Darüber hinaus nehme das Pirahã mit lediglich zehn Phonemen eine Sonderstellung unter allen Sprachen ein. Diese Analyse ist allerdings umstritten (siehe unten).

Phonologie

Das Pirahã ist eine der phonetisch einfachsten bekannten Sprachen, wie auch das Rotokas (Neuguinea) und das Hawaiische.

Vokale

Vorn Hinten
Geschlossen i
Halboffen o
Offen a

Konsonanten

Die einzelnen konsonantischen Phoneme sind:

Bilabial Alveolar Velar Glottal
Plosiv stimmlos p t (k) ʔ ("x" in praktischer Orthographie)
stimmhaft b ɡ
Frikativ stimmlos s h

[k] wird teilweise als (Allophon) von /hi/ und somit nicht als eigenständiges Phonem betrachtet. Frauen ersetzen manchmal /s/ durch /h/.

Pirahã-Konsonanten mit Wortbeispielen
Phoneme Phone Beispiel
/p/ [p] pibaóí “Otter”
/t/ [t] taahoasi “Sand”
[tʃ] vor /i/ tii “Überrest”
/k/ [k] kaaxai “Ara”
/ʔ/ [ʔ] kaaxai “Ara”
/b/ [b] xísoobái “Boden”
[m] als Anlaut boopai “Hals, Genick”
/ɡ/ [ɡ] xopóogInga (Frucht)”
[n] als Anlaut gáatahaí “Erlaubnis”
[*] (siehe unten) toogixi “hoe”
/s/ [s] sahaxai “nicht sollen”
[ʃ] vor /i/ siisí “Fett”
/h/ [h] xáapahai “Vogelpfeil”

Wenn [k] als Phonem gezählt wird und man mit nur zwei Tönen rechnet, gleicht die Anzahl an Phonemen nach dieser Liste mit 13 der des Hawaiischen. Wird hingegen [k] nicht als Phonem betrachtet, gleicht die Gesamtanzahl der Phone mit 12 der Phonemenzahl des Rotokas. (Zum Vergleich: Deutsch, hat 40 Phoneme, die meisten deutschen Dialekte haben noch mehr).
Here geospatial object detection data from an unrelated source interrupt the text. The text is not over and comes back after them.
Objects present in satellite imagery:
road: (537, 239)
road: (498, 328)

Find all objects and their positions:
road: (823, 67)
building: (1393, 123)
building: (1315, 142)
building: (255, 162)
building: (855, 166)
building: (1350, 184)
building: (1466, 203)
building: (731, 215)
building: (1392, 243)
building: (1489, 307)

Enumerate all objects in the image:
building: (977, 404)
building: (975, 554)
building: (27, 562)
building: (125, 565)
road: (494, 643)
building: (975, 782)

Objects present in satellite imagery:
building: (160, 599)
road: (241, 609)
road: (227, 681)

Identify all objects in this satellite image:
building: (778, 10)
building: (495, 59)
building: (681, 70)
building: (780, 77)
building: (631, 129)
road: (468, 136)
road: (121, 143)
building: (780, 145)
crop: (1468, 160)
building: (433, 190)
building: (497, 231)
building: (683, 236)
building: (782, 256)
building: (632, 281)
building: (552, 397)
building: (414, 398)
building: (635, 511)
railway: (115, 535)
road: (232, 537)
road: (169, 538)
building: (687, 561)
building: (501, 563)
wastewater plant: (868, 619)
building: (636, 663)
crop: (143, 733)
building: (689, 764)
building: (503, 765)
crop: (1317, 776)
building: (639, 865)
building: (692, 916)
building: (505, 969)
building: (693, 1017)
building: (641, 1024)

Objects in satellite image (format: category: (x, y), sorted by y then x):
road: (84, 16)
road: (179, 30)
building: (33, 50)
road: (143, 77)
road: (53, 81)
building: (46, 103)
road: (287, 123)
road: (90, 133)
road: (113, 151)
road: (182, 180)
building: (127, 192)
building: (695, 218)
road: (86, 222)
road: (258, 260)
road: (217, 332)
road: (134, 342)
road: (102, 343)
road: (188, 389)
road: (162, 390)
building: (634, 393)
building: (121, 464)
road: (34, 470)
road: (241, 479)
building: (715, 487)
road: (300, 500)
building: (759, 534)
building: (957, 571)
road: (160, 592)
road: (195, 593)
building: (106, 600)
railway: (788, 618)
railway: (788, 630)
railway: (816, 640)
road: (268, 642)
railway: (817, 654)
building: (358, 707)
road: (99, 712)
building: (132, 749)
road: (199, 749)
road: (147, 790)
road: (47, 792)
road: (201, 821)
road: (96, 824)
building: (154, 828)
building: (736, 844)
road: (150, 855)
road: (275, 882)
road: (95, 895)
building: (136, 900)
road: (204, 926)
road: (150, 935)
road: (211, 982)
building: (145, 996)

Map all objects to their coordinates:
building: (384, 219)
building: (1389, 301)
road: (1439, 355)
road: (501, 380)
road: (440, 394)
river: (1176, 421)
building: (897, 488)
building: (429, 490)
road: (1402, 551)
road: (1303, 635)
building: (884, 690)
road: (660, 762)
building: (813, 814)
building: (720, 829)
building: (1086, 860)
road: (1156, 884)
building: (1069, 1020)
Darüber hinaus gibt es zahlreiche allophonische Variationen:

  • /ɡ/ [ɡ, n, ɺ͡ɺ̼]: Der Nasal [n] (ein apicaler alveolarer Nasal) wird nach einer Pause verwendet. [ɺ͡ɺ̼] ist ein lateraler alveolar-linguolabialer Doppelflap, dessen Existenz nur in dieser Sprache bekannt ist. Er wird erzeugt, indem man die Zunge gegen den vorderen Teil des Gaumens und dann gegen die Unterlippe schlägt. Allerdings wird dieser Laut nur in speziellen Sprechweisen verwendet und könnte deshalb nicht als normaler Sprachlaut aufgefasst werden.
  • /k/ [k, p, h, ʔ]: In Reden von Männern sind die Phone [k] und [ʔ] als Anlaut austauschbar. Weit verbreitet ist auch die Auffassung, dass [k] und [p] in einigen Wörtern ausgetauscht werden können. Von den Phonsequenzen [hoa] und [hia] wird gesagt, dass sie mindestens in einigen Wörtern mit [kʷa] und [ka] austauschbar sind.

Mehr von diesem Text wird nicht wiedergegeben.